Gölün iç kısımlarında hala flamingo ve diğer kuş türlerinin besleniyor olması, bölge sakinlerinin umutlarını canlı tutsa da, yaşanan su çekilmesi endişe verici.
Bafa Gölü, Muğla ile Aydın sınırlarında, tarihi Beş Parmak Dağları'nın eteklerinde yer alıyor. 8 bin yıllık kaya resimlerinin bulunduğu bu bölge, doğal güzellikleri, biyolojik çeşitliliği ve çevresindeki tarihi kalıntılarla uluslararası öneme sahip bir sulak alan olarak biliniyor. Göl, 261 kuş, 22 sürüngen ve 19 memeli türüne ev sahipliği yaparak, nesli tehlike altında olan birçok kuş türü için de yaşam alanı sağlıyor ancak, bu yıl yaşanan kuraklık nedeniyle Bafa Gölü'ndeki su seviyesi yaklaşık 30 metre çekildi. Yerel halk, gölün eski günlerine dönmesini umutla beklerken, kuraklığın etkileri daha belirgin hale geliyor.
UZMANLARDAN UYARILAR
Muğla Sıtkı Koçman Üniversitesi (MSKÜ) İnşaat Mühendisliği Bölümü Su Kaynakları Ana Bilim Dalı Başkanı Doç. Dr. Ceyhun Özçelik, antik çağda Latmos Körfezi olarak bilinen Bafa Gölü'nün su seviyesinin, bölgedeki akarsuların getirdiği su miktarına bağlı olarak değiştiğini belirtti. Büyük Menderes Nehri'nin göle taşıdığı kirleticilerin de zaman zaman göl kirliliğine neden olduğunu ifade eden Özçelik, “Son yıllarda Bafa Gölü, kuraklık nedeniyle oldukça zor dönemler yaşıyor. Bu durum her yıl daha da artıyor. Aslında bu kuraklık, Büyük Menderes Havzası'nın tamamını etkiliyor” dedi.
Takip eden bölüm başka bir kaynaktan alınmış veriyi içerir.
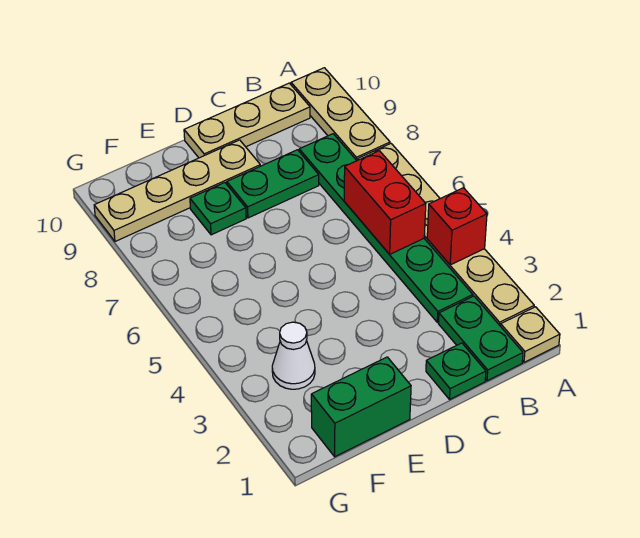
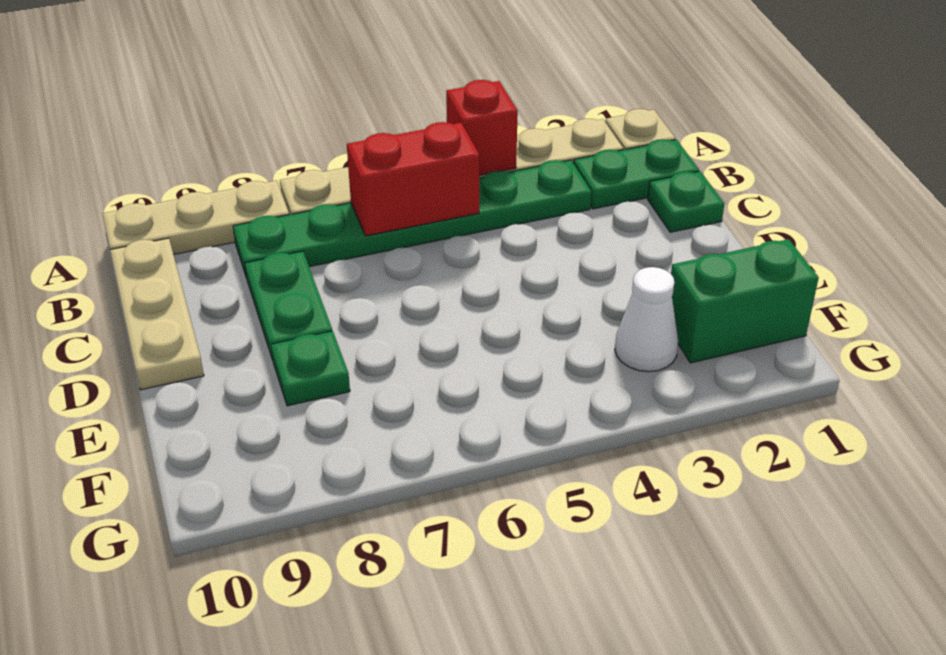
tan 1x4 plate [94,140,260,241] -> none
green 1x2 brick [311,357,411,457] -> green 1x2 brick turned to [671,239,819,363]

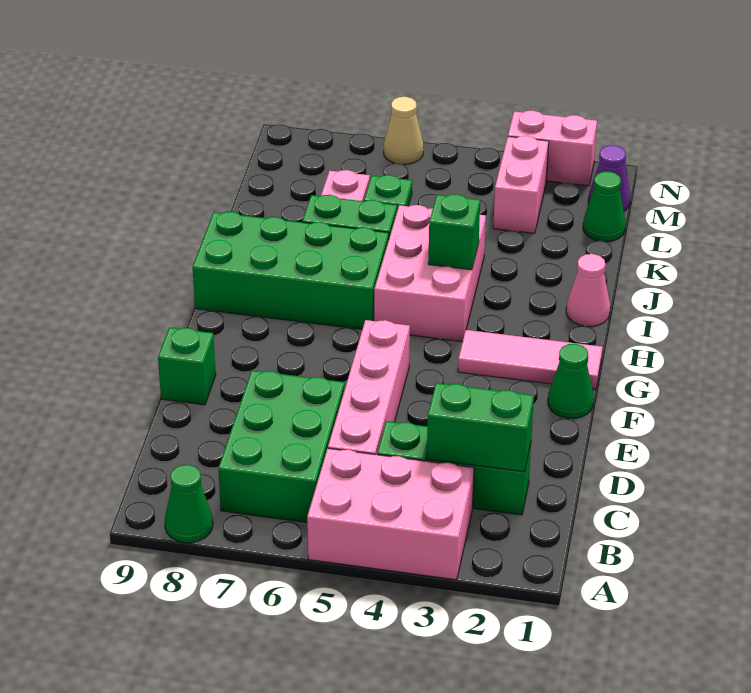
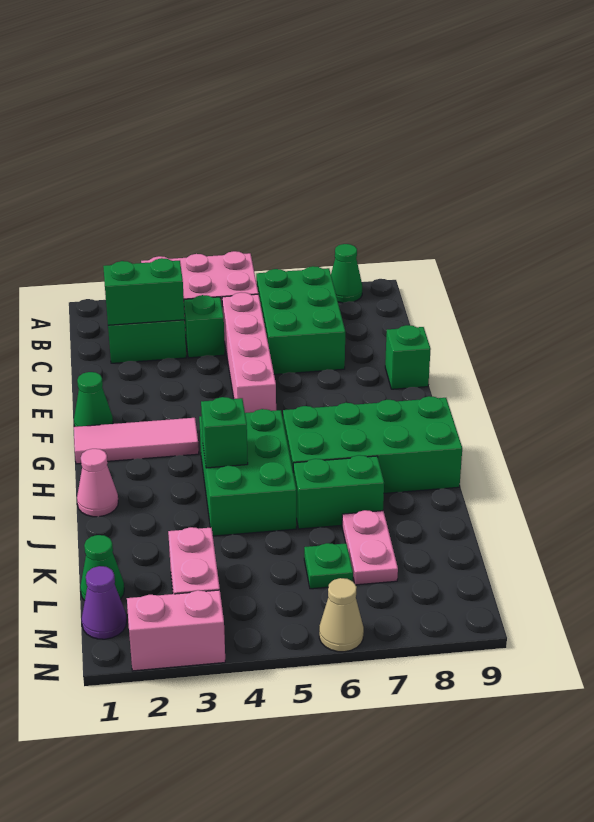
pink 2x3 brick [374,205,486,342] -> green 2x3 brick [199,409,296,536]

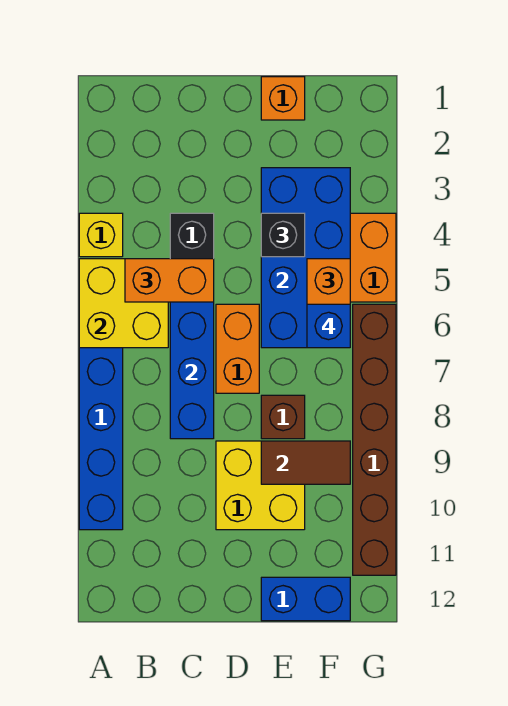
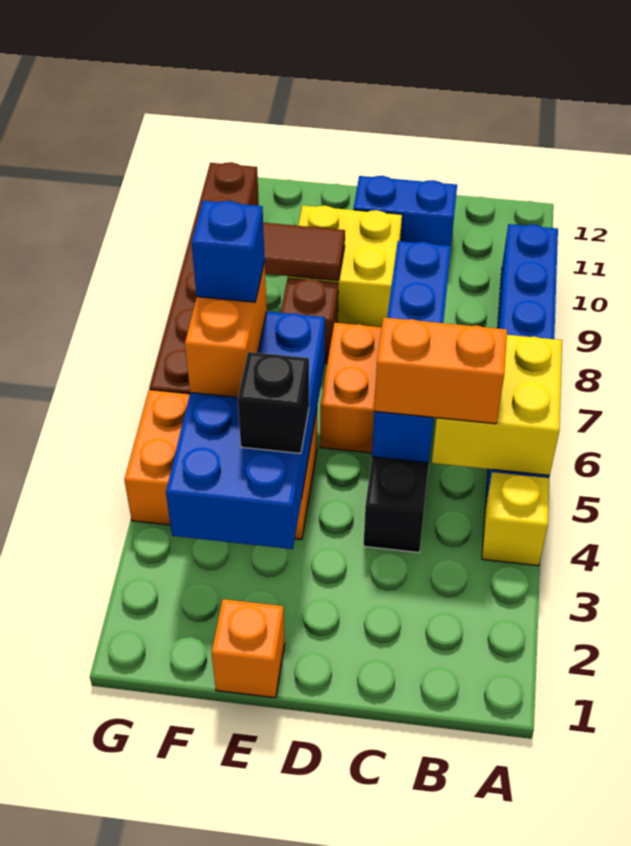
blue 1x2 brick [261,577,350,621] -> blue 1x2 brick moved to [354,176,457,246]

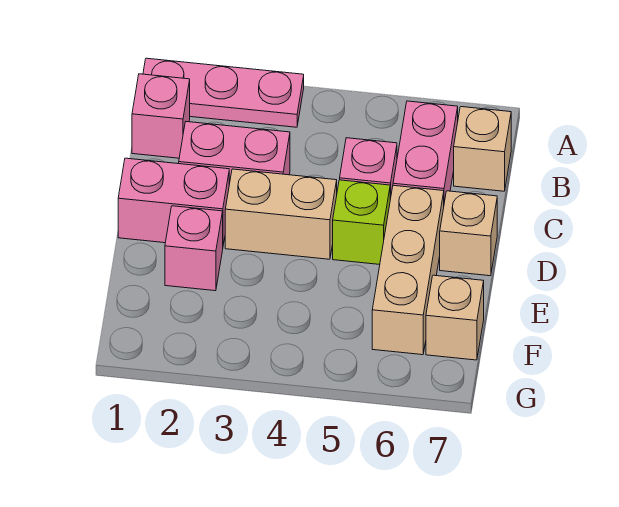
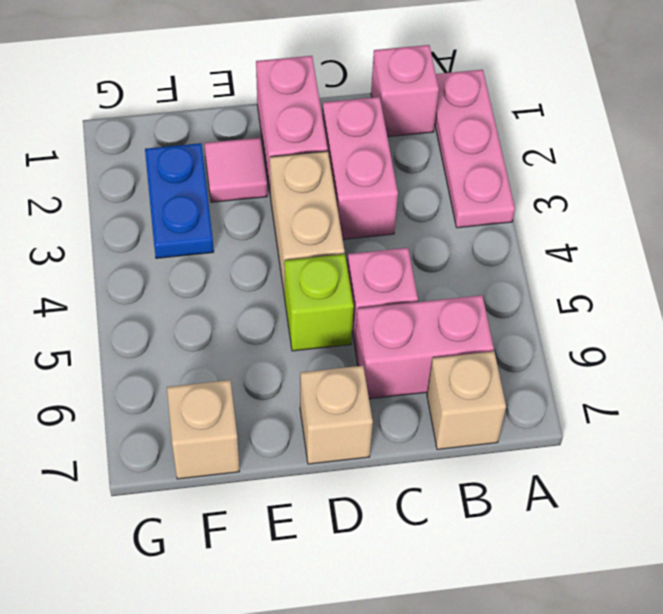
tan 1x3 brick [372,185,444,355] -> none
pink 1x1 brick [165,206,223,291] -> pink 1x1 tile [204,138,267,202]
none -> blue 1x2 plate [145,143,214,258]

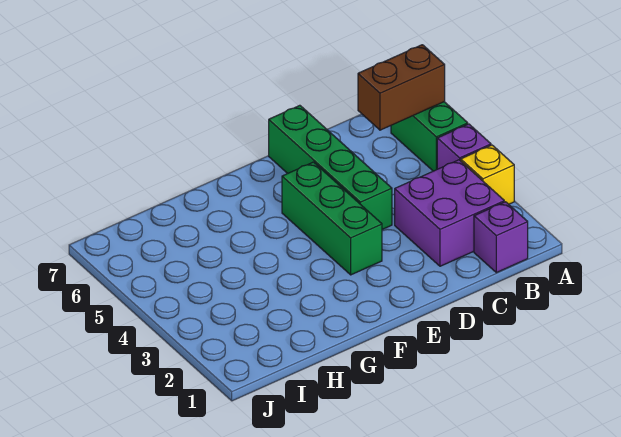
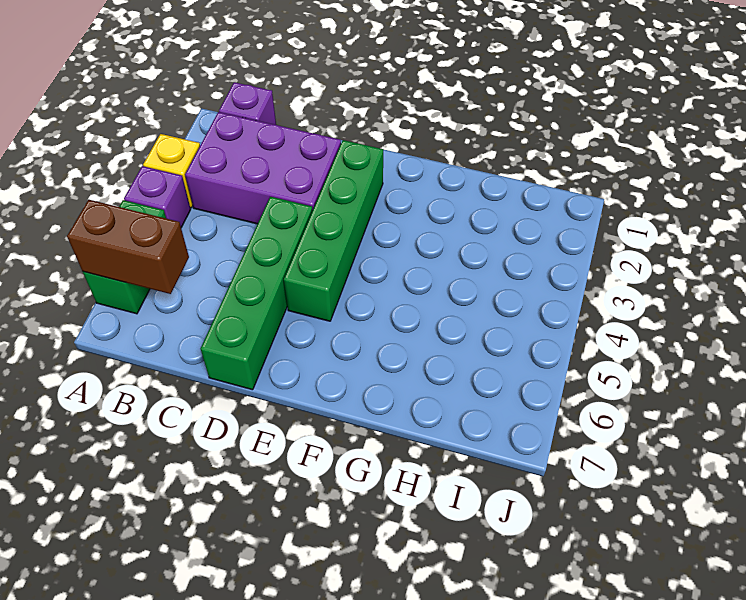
purple 2x2 brick [395,160,504,266] -> purple 2x3 brick [185,112,341,224]
green 1x3 brick [282,162,382,275] -> green 1x4 brick [284,140,383,321]

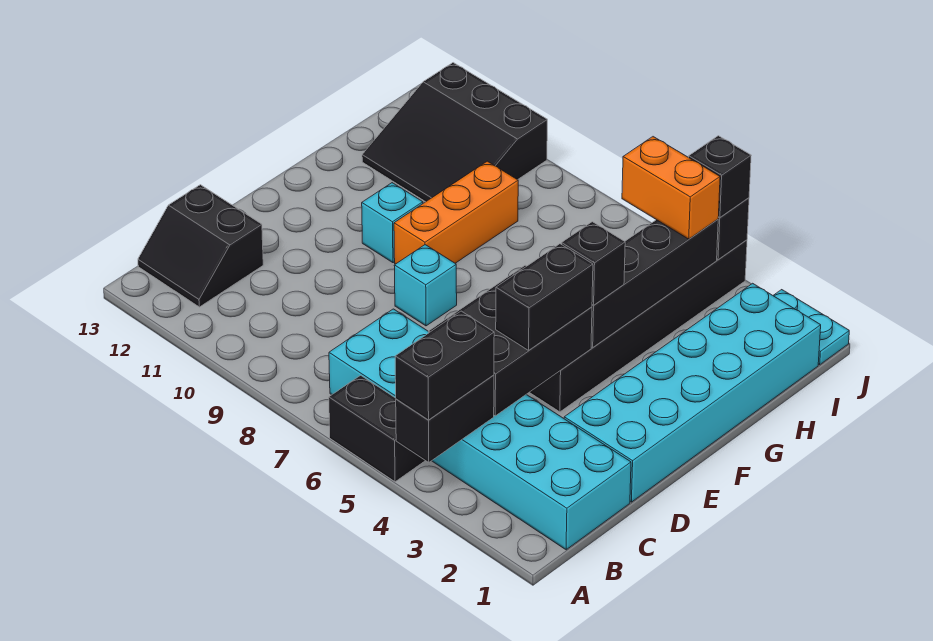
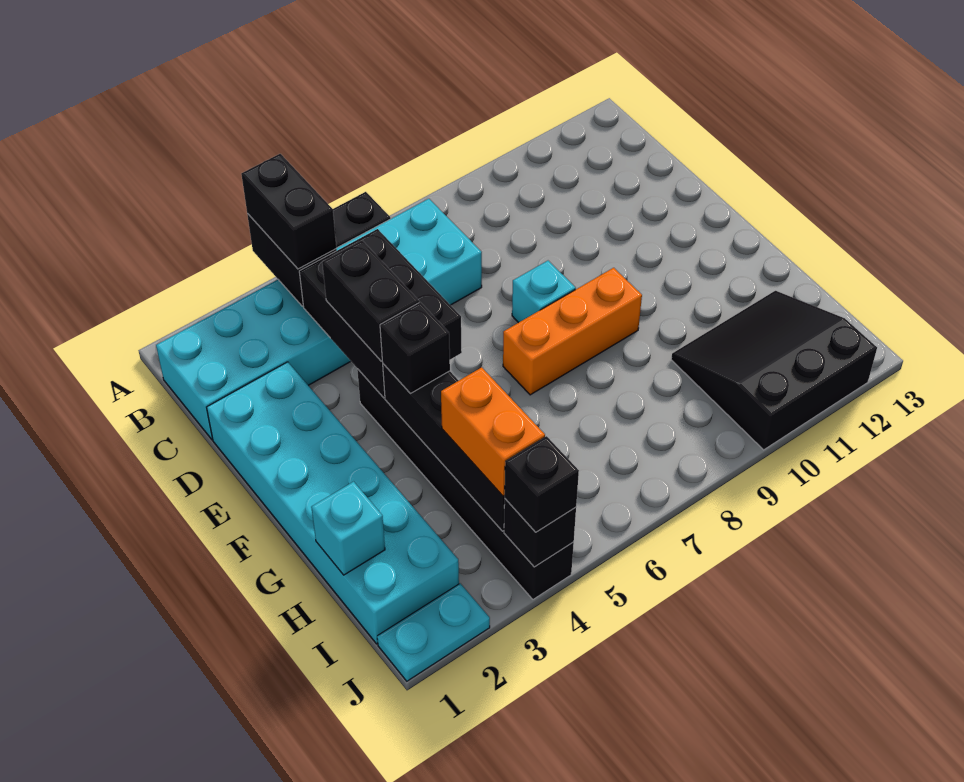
black 2x2 slope [138,185,263,307] -> none
orange 1x3 brick [394,161,518,264] -> orange 1x3 brick turned to [503,268,642,395]
cyan 1x1 brick [362,183,423,263] -> cyan 1x1 brick moved to [311,482,385,575]
orange 1x2 brick [622,137,720,239] -> orange 1x2 brick turned to [441,367,545,496]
Göl seviyesinin azalmasıyla birlikte oksijen miktarının da düştüğünü vurgulayan Özçelik, yerel dereciklerin ve küçük ırmakların kirlenmesinin yoğunlaştığını kaydetti. “Bu durum, göldeki balık türleri ve göçmen kuşlar dahil birçok canlı yaşamını olumsuz etkiliyor” diye ekledi.
SU YÖNTEMİNİN ÖNEMİ
Özçelik, su yönetiminin havza bazında ele alınması gerektiğini vurguladı. “Bu, sadece gölün korunması için değil, aynı zamanda bölgenin doğal ve kültürel güzelliklerinin sürdürülebilirliği için de son derece önemli” dedi. Yaz aylarındaki yağış azlığı nedeniyle Büyük Menderes Havzası’nda ciddi bir akış eksikliği yaşandığını belirten Özçelik, sanayi ve tarım alanlarından kaynaklanan atık suların kirliliği artırdığını ifade etti.
Sonuç olarak, su kaynakları yönetimi, göle giren su miktarının ve kalitesinin kontrol edilmesi ile çevresindeki kirleticilerin önlenmesi açısından büyük bir önem taşıyor.
UMUTLU BEKLEYİŞ
Ekim ayının gelmesiyle birlikte kurak dönemin sona erdiğini ve yeni su yılına giriş yapıldığını belirten Özçelik, kış yağışları ile birlikte göle giren su miktarında artış yaşanmasını beklediklerini söyledi. Bu sayede, Bafa Gölü’nün toparlanma sürecine girebileceği umudunu taşıyor. Bölge sakinleri de benzer şekilde, gölün eski canlılığına kavuşması için kış yağışlarını dört gözle bekliyor.